Exercise directions - Scan the material that follows. Copy every line containing the word "barn".

□ □ □ □ □ □ □

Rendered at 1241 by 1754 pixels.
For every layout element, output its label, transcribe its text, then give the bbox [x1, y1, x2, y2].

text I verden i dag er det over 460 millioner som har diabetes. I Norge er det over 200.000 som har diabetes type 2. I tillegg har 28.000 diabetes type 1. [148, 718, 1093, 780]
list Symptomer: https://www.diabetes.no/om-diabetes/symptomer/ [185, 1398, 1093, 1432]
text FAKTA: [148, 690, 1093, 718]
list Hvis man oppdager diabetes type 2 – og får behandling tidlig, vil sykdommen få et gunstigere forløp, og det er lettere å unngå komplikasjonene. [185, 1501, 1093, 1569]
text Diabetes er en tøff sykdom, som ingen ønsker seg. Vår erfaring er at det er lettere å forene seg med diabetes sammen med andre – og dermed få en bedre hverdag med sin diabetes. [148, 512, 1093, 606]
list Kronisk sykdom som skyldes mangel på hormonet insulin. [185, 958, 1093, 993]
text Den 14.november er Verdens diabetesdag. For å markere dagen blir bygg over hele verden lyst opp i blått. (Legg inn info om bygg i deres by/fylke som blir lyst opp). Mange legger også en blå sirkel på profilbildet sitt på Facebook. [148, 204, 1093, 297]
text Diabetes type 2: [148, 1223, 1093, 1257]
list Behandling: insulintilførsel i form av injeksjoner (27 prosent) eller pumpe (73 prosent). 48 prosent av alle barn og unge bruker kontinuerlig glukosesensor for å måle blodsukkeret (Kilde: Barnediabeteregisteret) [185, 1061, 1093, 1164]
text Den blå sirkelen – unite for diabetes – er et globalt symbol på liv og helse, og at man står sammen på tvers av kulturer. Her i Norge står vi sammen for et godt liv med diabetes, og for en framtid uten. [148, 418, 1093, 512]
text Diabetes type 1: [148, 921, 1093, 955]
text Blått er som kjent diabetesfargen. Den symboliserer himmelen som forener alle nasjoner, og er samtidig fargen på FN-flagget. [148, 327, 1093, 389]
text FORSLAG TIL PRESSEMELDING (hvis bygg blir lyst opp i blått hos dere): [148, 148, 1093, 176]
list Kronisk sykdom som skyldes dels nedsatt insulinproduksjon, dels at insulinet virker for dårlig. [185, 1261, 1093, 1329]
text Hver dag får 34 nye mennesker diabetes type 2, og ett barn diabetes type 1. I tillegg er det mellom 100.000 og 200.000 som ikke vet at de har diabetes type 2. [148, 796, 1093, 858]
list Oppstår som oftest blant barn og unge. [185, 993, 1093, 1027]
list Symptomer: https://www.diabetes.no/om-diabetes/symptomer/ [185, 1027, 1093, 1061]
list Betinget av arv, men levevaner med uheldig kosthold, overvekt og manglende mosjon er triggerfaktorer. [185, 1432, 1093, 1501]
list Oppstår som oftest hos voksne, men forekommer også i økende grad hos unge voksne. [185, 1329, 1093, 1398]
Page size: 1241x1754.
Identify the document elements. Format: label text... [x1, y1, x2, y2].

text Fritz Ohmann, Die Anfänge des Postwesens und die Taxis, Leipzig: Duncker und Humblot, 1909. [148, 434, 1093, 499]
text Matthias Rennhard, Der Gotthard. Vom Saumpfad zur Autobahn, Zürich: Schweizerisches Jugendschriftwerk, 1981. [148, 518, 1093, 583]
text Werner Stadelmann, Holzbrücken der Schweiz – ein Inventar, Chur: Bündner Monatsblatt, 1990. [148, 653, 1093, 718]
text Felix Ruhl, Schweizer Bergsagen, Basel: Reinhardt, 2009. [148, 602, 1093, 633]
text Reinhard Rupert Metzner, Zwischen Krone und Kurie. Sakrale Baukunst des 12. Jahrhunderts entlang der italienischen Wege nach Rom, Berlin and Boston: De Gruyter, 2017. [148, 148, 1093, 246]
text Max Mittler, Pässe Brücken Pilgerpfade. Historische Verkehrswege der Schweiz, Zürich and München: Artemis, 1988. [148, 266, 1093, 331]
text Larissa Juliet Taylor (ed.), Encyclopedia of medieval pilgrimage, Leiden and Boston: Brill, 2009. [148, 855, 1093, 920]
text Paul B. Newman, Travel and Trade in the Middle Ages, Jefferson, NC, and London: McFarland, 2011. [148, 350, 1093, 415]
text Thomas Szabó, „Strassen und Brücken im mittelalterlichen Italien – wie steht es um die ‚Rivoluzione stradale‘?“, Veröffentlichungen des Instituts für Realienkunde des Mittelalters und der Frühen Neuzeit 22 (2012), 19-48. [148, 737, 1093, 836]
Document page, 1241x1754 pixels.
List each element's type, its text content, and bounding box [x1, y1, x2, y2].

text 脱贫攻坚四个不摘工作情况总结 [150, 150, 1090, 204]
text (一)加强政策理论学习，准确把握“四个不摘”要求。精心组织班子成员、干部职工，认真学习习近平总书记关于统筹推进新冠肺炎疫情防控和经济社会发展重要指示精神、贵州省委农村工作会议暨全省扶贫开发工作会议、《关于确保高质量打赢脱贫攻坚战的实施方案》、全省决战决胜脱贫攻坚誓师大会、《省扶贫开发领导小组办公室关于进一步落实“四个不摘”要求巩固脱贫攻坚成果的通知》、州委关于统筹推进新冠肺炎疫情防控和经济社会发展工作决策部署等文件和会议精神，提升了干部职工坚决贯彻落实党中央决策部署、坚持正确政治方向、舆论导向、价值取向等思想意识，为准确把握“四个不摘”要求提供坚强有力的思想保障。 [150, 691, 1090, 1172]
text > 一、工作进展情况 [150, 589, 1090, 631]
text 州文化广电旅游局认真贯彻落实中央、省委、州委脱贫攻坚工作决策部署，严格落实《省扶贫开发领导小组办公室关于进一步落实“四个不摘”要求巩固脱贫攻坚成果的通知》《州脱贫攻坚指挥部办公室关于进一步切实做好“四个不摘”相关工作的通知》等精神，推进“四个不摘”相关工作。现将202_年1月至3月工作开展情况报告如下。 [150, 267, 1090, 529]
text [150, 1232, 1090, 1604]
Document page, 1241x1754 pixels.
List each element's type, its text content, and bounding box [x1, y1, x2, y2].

□ □ □ □ □ □ □

Answer to the problem -
list Behandling: insulintilførsel i form av injeksjoner (27 prosent) eller pumpe (73 prosent). 48 prosent av alle barn og unge bruker kontinuerlig glukosesensor for å måle blodsukkeret (Kilde: Barnediabeteregisteret) [185, 1061, 1093, 1164]
text Hver dag får 34 nye mennesker diabetes type 2, og ett barn diabetes type 1. I tillegg er det mellom 100.000 og 200.000 som ikke vet at de har diabetes type 2. [148, 796, 1093, 858]
list Oppstår som oftest blant barn og unge. [185, 993, 1093, 1027]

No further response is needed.